Bankruptcy (7,11,13) – You are eligible for a Conventional, Freddie Mac home loan FOUR (4) years from the discharge date of your bankruptcy. Or as determined by Loan Products Advisor (LPA)Automated Underwriting System (AUS)

  • Foreclosure – You are eligible for a Conventional, Freddie Mac loan SEVEN (7) years after the sale date of your foreclosure.
  • Foreclosure / Short Sale / DIL included in Bankruptcy – You are eligible for a Conventional, Freddie Mac loan FOUR (4) years from the sale date of your foreclosure.
  • Short Sale / Deed in Lieu of Foreclosure – You are eligible for a Conventional, Freddie Mac loan FOUR (4) years from the sale date of your foreclosure.

Credit must be re-established with a minimum 620 credit score.

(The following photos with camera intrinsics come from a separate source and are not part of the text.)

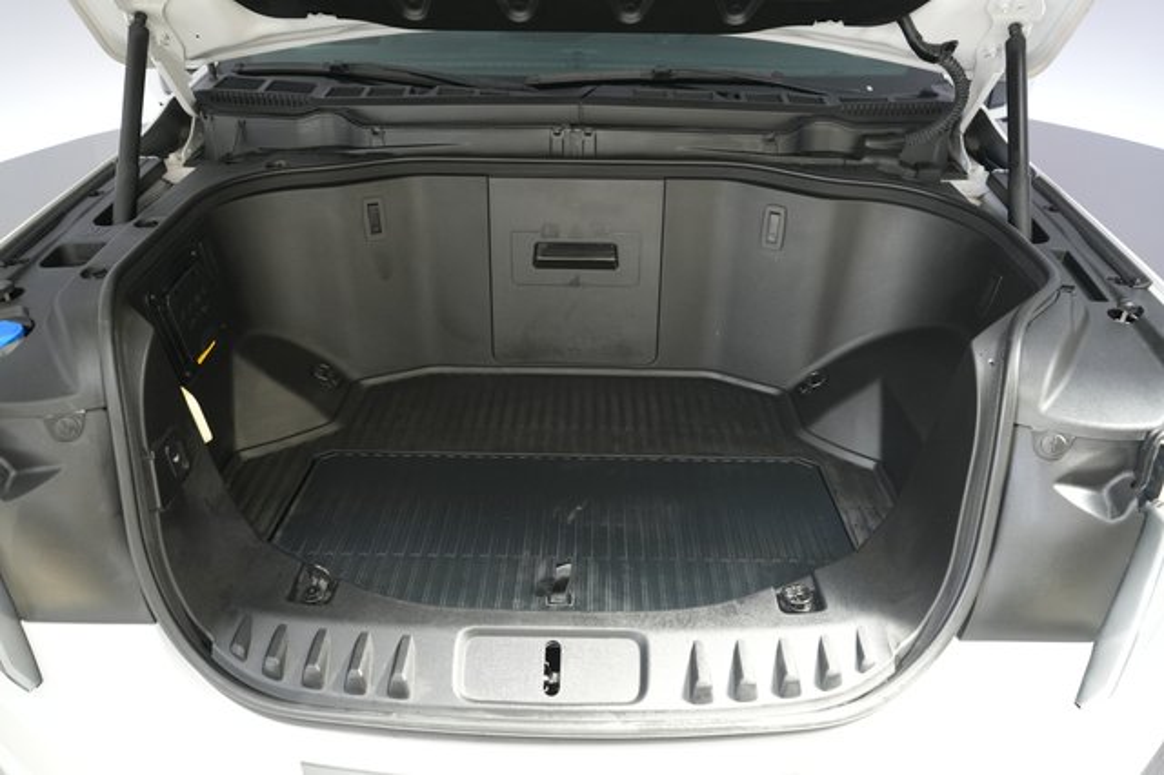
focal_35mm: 26
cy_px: 388
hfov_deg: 69.4
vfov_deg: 49.5
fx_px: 840
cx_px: 582
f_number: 2.8
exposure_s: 1/160
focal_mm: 26
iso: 2500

Fannie Mae and Freddie Mac have reduced waiting periods in cases of extenuating circumstances

Date of Credit Report must be after the above waiting period to be eligible for Conventional financing after hardship.

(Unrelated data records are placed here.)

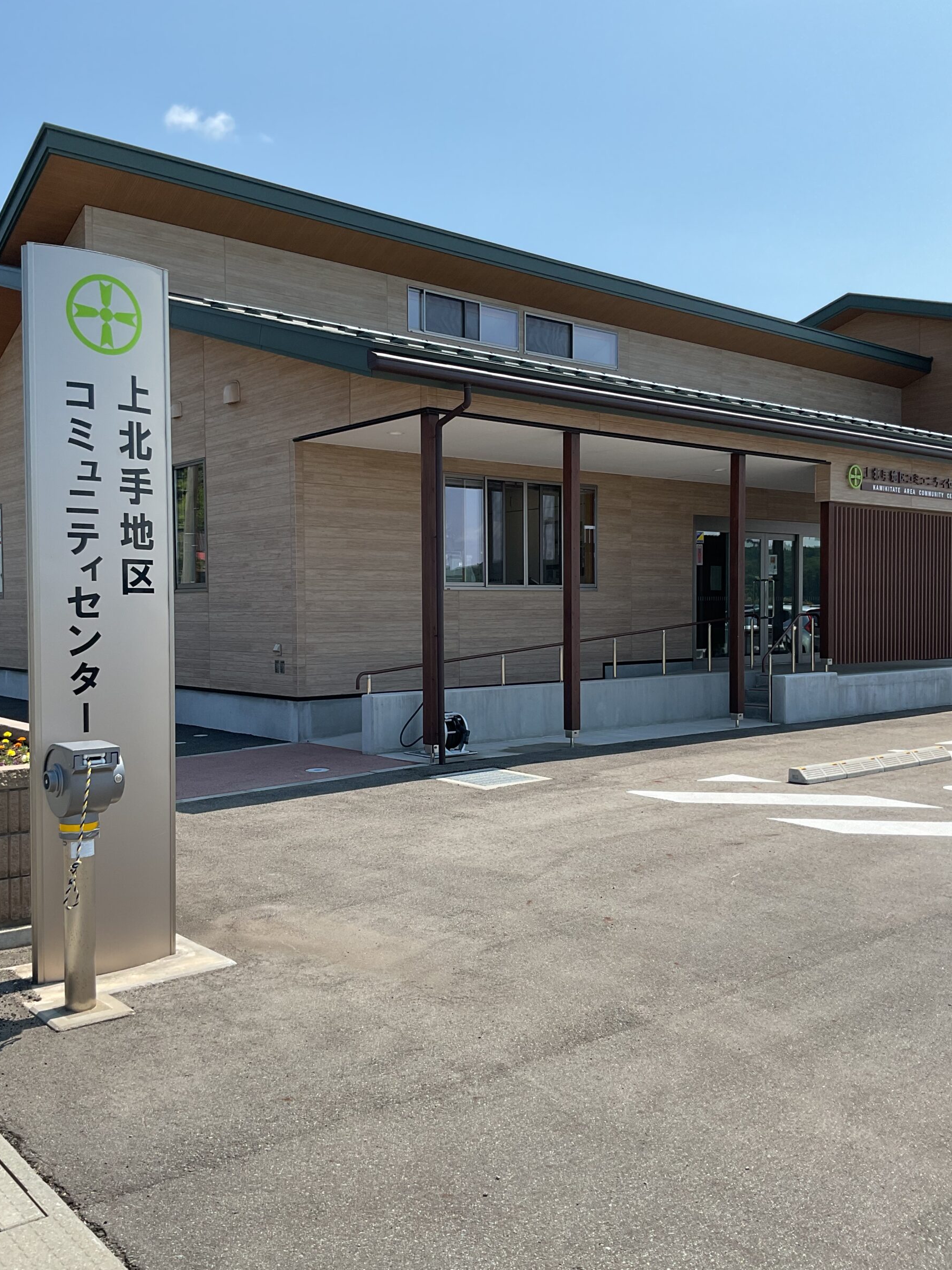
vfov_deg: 58.3
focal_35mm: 31
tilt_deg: -2.0
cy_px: 651
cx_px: 452
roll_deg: +0.3
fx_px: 1137
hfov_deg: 45.4
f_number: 1.8
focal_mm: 3
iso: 16
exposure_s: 1/1675
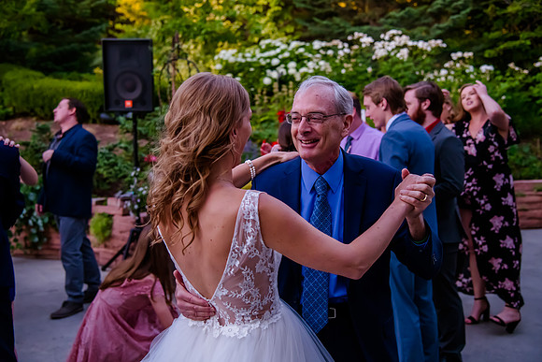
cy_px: 181
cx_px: 271
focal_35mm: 47
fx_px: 708
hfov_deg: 41.9
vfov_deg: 28.6
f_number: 4
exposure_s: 1/640
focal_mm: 46
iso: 3200
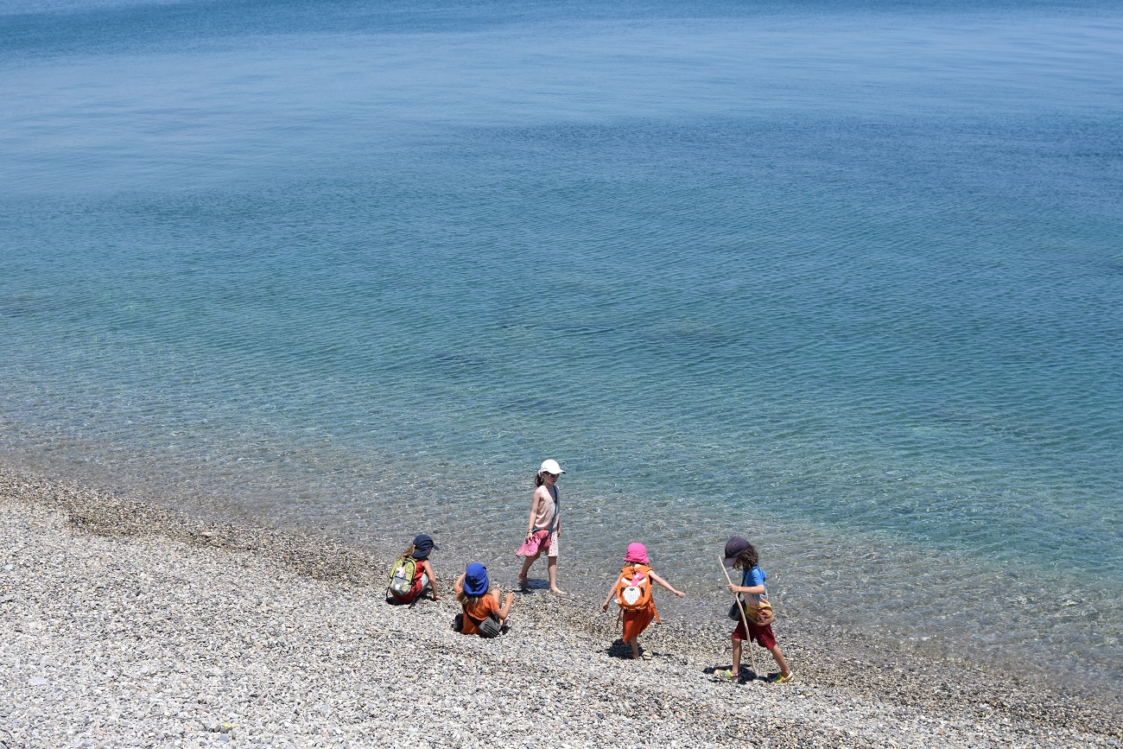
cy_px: 428
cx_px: 581
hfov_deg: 33.1
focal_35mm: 61
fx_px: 1890
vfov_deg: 22.4
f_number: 4.5
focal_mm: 35
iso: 400
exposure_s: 1/4000
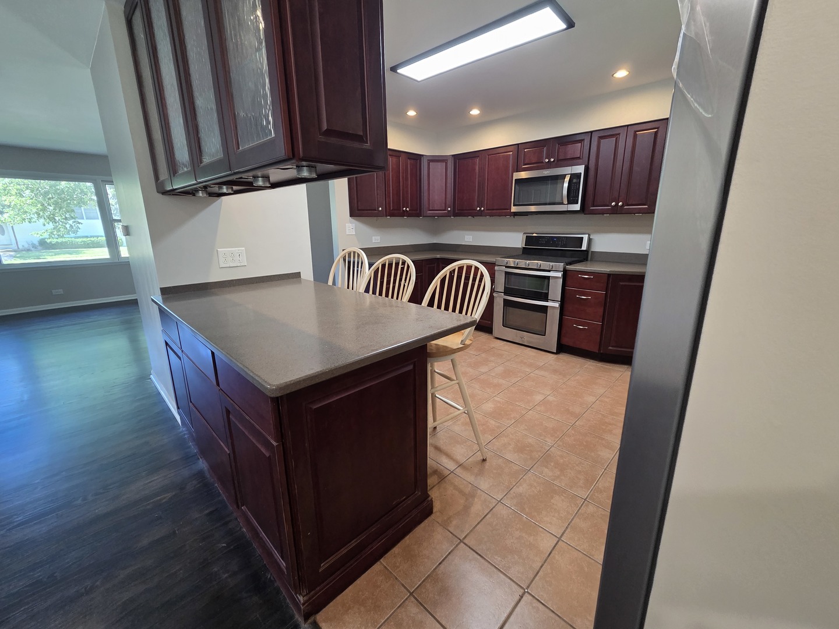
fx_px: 315
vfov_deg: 89.9
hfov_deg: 106.2
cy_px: 314
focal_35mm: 13
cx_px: 420
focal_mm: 2.2
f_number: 2.2
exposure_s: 1/60
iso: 200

NOTE:  I do not yet have a success story for someone qualifying for the reduced time frames that Freddie Mac proposes to offer.  That shouldn’t stop you from trying.

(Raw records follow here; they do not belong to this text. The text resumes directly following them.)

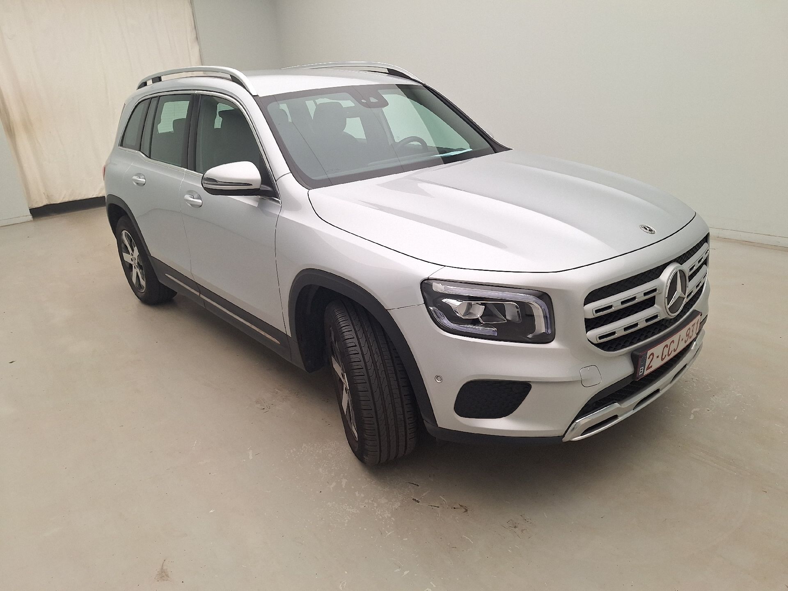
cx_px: 394
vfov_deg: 58.9
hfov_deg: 73.9
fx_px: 524
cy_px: 296
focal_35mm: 23
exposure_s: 1/122
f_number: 1.8
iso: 40
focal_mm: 5.54
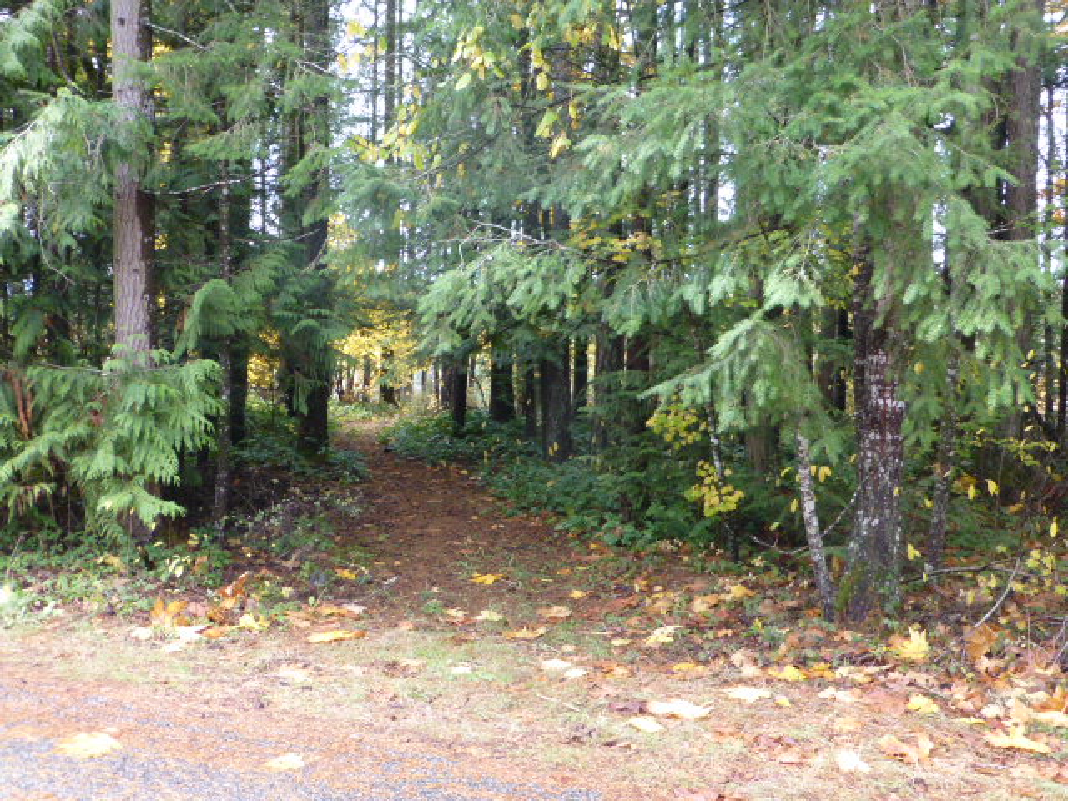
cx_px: 534
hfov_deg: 54.0
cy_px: 400
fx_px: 1049
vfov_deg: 41.8
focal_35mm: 34
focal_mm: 6.1
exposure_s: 1/60
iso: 320
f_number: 3.7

2018 Jumbo Mortgage Guidelines

  • Bankruptcy – You are eligible for a Jumbo mortgage loan once any chapter of bankruptcy has been discharged for FOUR (4) years, FIVE (5) years if multiple bankruptcy occurs on credit profile.
  • Foreclosure – You may apply for a Jumbo mortgage loan SEVEN (7) years after the sale date of your foreclosure.  Additional qualifying requirements may apply,
  • Short Sale / Deed in Lieu of Foreclosure – You may apply for a Jumbo mortgage loan:
    • SEVEN (7) Years from Short Sale or Deed in Lieu of Foreclosure with Maximum 80% Loan to Value
    • NOTE: There are investors out there that will allow you to buy again in FOUR (4) years after a short sale, but expect higher rates, higher fees, and possibly larger down payment requirement.  Jumbo lenders have not yet loosened up the qualifying guidelines for buying after a hardship.
    • It may make financial sense to consider a portfolio Jumbo lender that offer high rates, so that you can take advantage of today’s market.  Once your short sale is seasoned, refinance into a more favorable, longer term loan.

NOTE:  If hardship is the result of an extenuating circumstance, waiting periods may be reduced.  Contact lender for details.

Portfolio Loans

Portfolio loans are becoming more and more common in the 2018 market. Investors offer a wide range of relaxed waiting periods for bankruptcy, foreclosure, short sale and deed in lieu of foreclosure.  

These are not necessarily subprime loans, but they do often have higher interest rates, and higher closing costs.

Portfolio loans are offered by investors that are looking at other compensating factors, like high credit scores, low loan to value (larger down payments), and reserves.

It often makes sense to take advantage of a real estate opportunity using a portfolio loan as a “bridge”. This type of financing will get you into your home until you reach your waiting period for refinancing into a loan with better terms.